Excerpt to read:
+-------+
Rocket Lab, a satellite-launch company that returned 25.3%, was no moonshot.

Boring industries, and even some we’d rather not think about, can provide rich pickings, too. Dentistry, for example, inspired a winning short in the form of SmileDirectClub by Carol Ryan and a successful long pick of Henry Schein by Justin Lahart.

They say you should never bet against the American consumer. If only it were so simple: Heard deputy editor Aaron Back’s pick of organic grocer Sprouts Farmers Market shined, but retail industry-watcher Jinjoo Lee’s choice of Vitamin Shoppe owner Franchise Group fizzled, as did Carol Ryan’s of used-clothing seller The RealReal.

The world is a big place, and many other successful stock ideas were found beyond U.S. shores. Australia-based Heard writer Jacky Wong told readers to bet on the shares of Renesas, a Japanese company that is a leading supplier of electronic components to the auto industry that were in short supply. Its stock had a total return in dollars of 77.7%, which was the third-best performance overall. 

Asia Editor Nathaniel Taplin’s pick of China Petroleum & Chemical, or Sinopec, which profited from the West’s boycott of Russian crude after its invasion of Ukraine, had a gain of 27.7%. India-based columnist Megha Mandavia was less-fortunate, scoring a small loss on two Chinese companies: a long bet on electric-vehicle maker BYD

and a short on smartphone maker Xiaomi.

And, while we might not all call it “the beautiful game,” Justin Lahart made a beautiful pick in the shares of storied British soccer club Manchester United, which looks like it might be the target of a bidding war.

Finally, we would be remiss in not mentioning hundreds of stock tips we received through reader comments (please keep them coming). Like Heard’s columnists, some were prescient: “AI is the future,” buy Ralph Lauren and short now-bankrupt Bed Bath & Beyond. Others not so much: Sell Meta, Carnival Corp. and D.R. Horton, three standout stocks that were on the ropes last year.

Picking good stocks, or even bad ones, isn’t easy. As we unveil our recommendations for the next year, though, we hope to provide enough analysis and information to pierce the fog just a little bit.
+-------+
Entries provided:
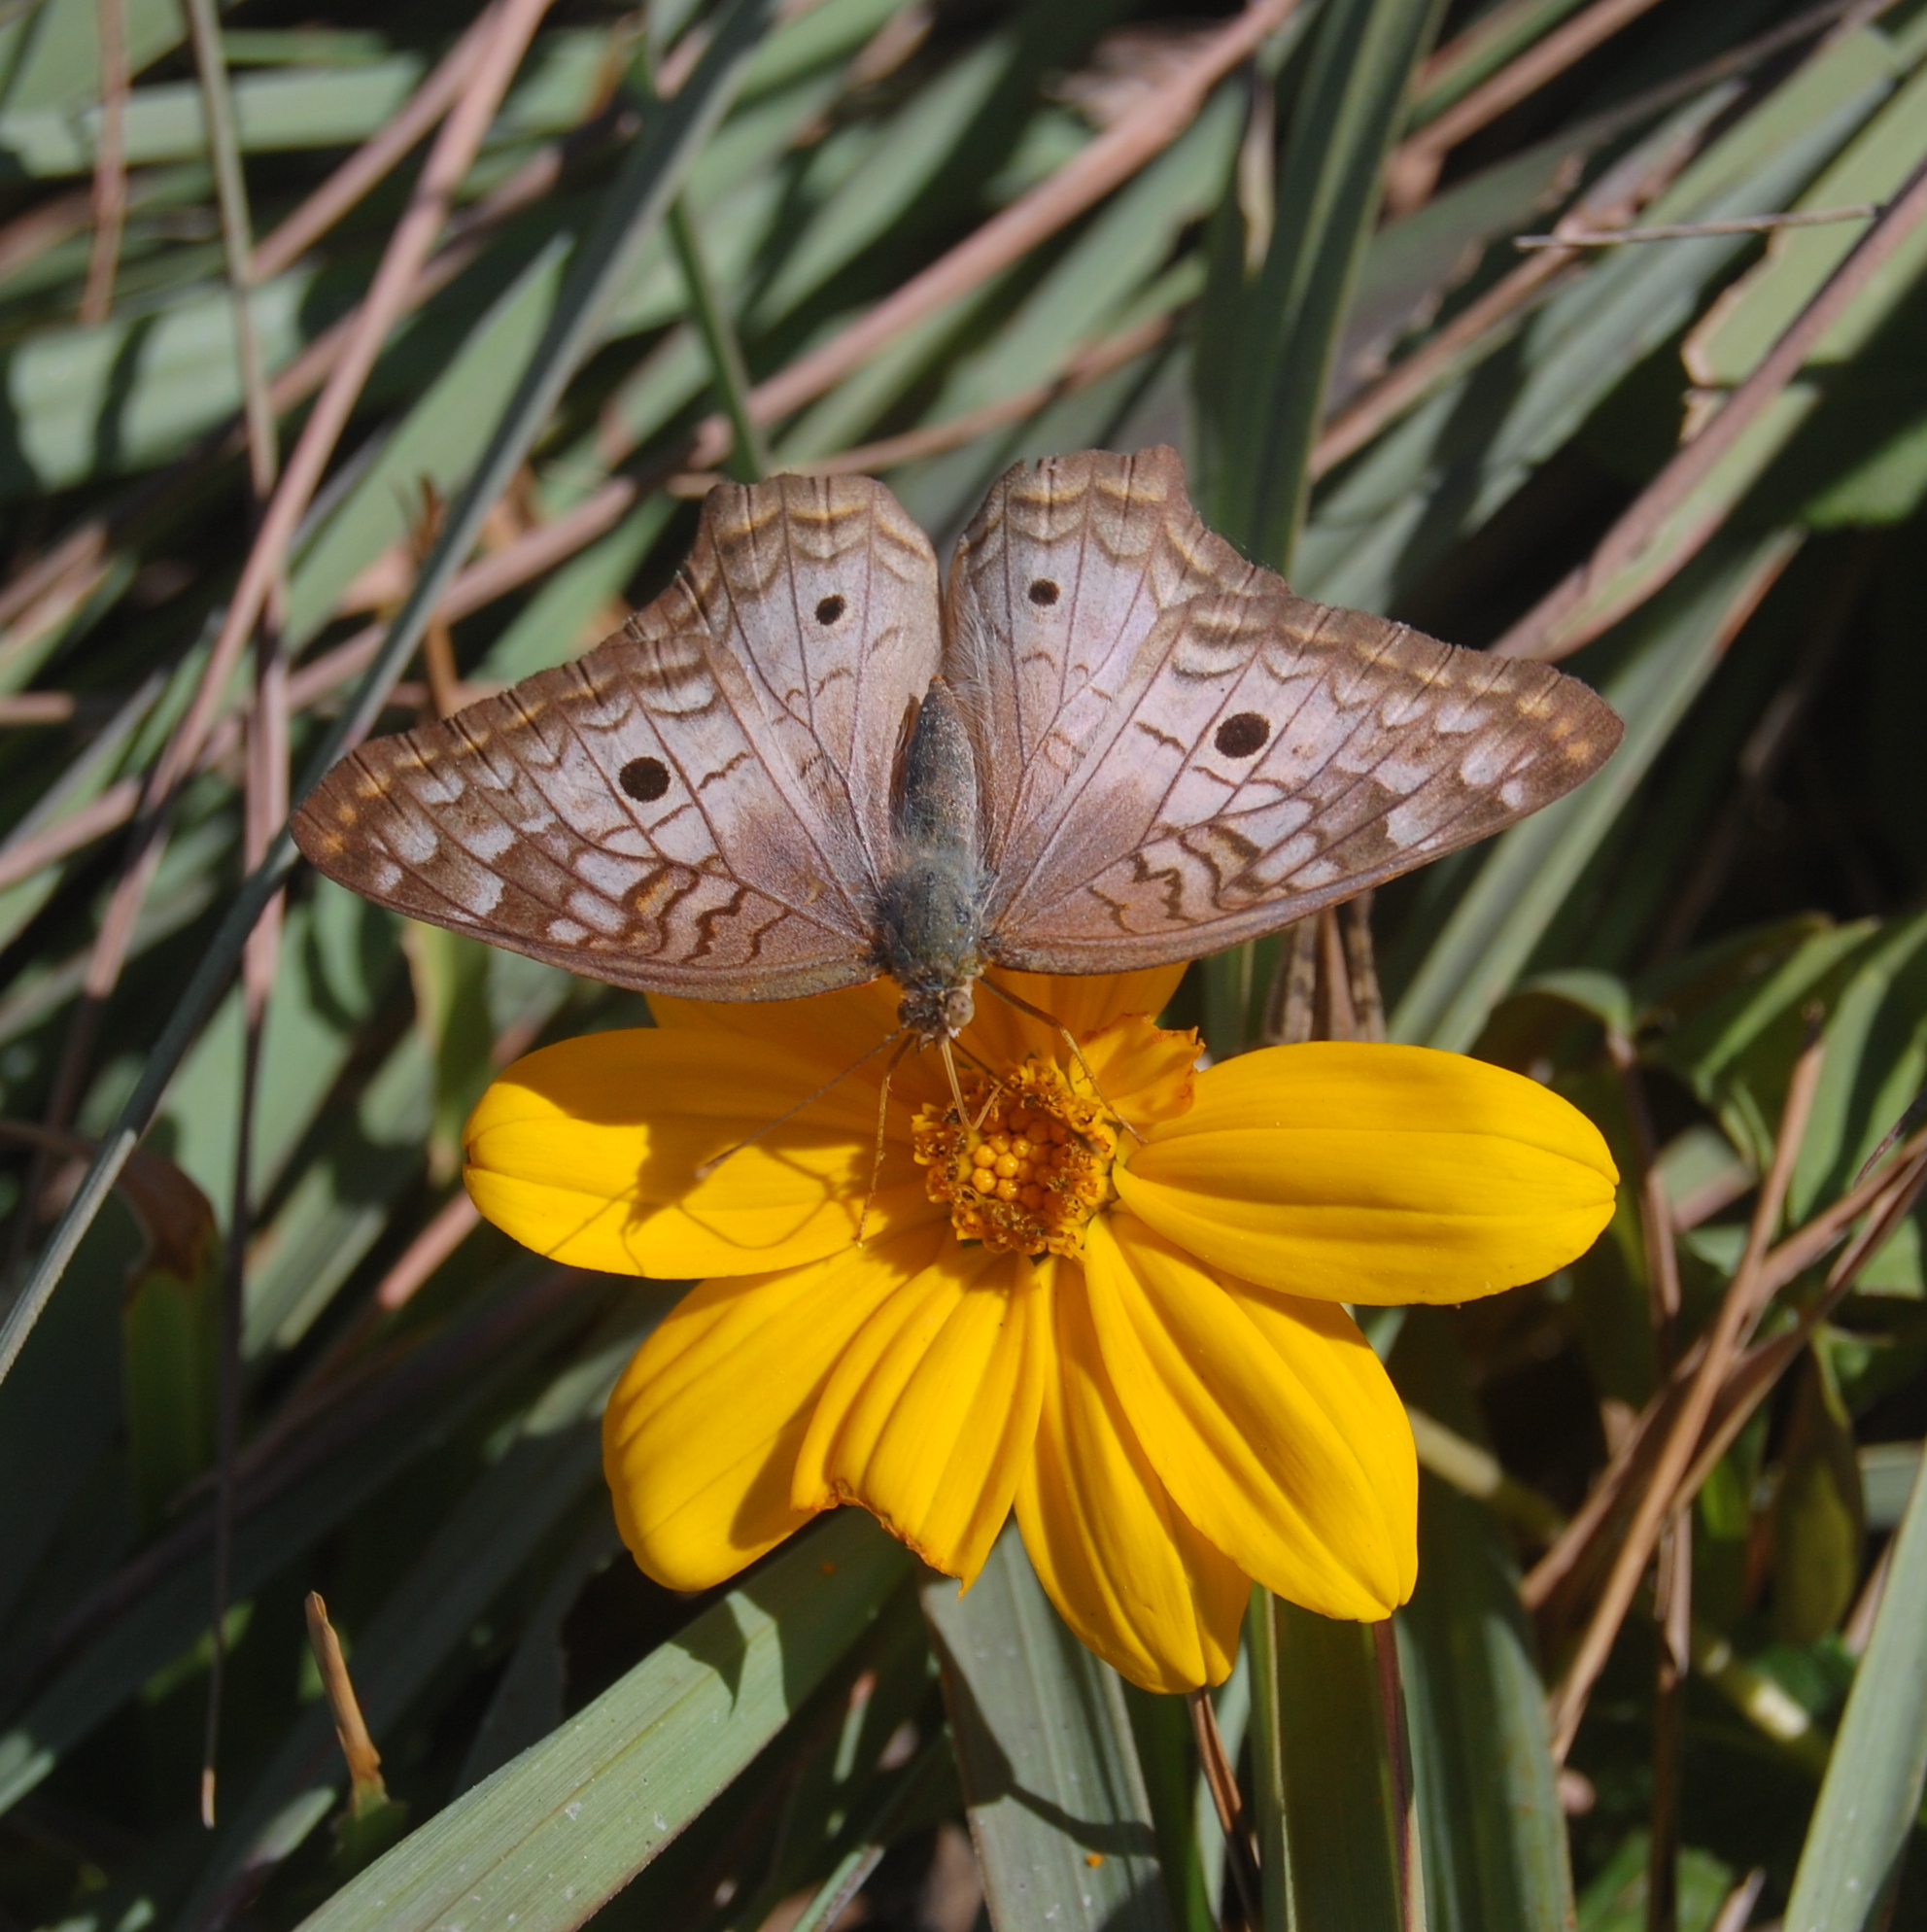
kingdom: Animalia
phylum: Arthropoda
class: Insecta
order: Lepidoptera
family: Nymphalidae
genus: Anartia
+-------+
What this exercise asks:
A: According to the stock-picks article, what total return in dollars did Renesas stock have?
B: Return, word for word, the part of the stock-picks article that opens with the words containing "And, while we" and closes with "a bidding war.".
The records have no connection to the stock-picks article.

Responses by task:
A: Renesas had a total return in dollars of 77.7%.

B:
And, while we might not all call it “the beautiful game,” Justin Lahart made a beautiful pick in the shares of storied British soccer club Manchester United, which looks like it might be the target of a bidding war.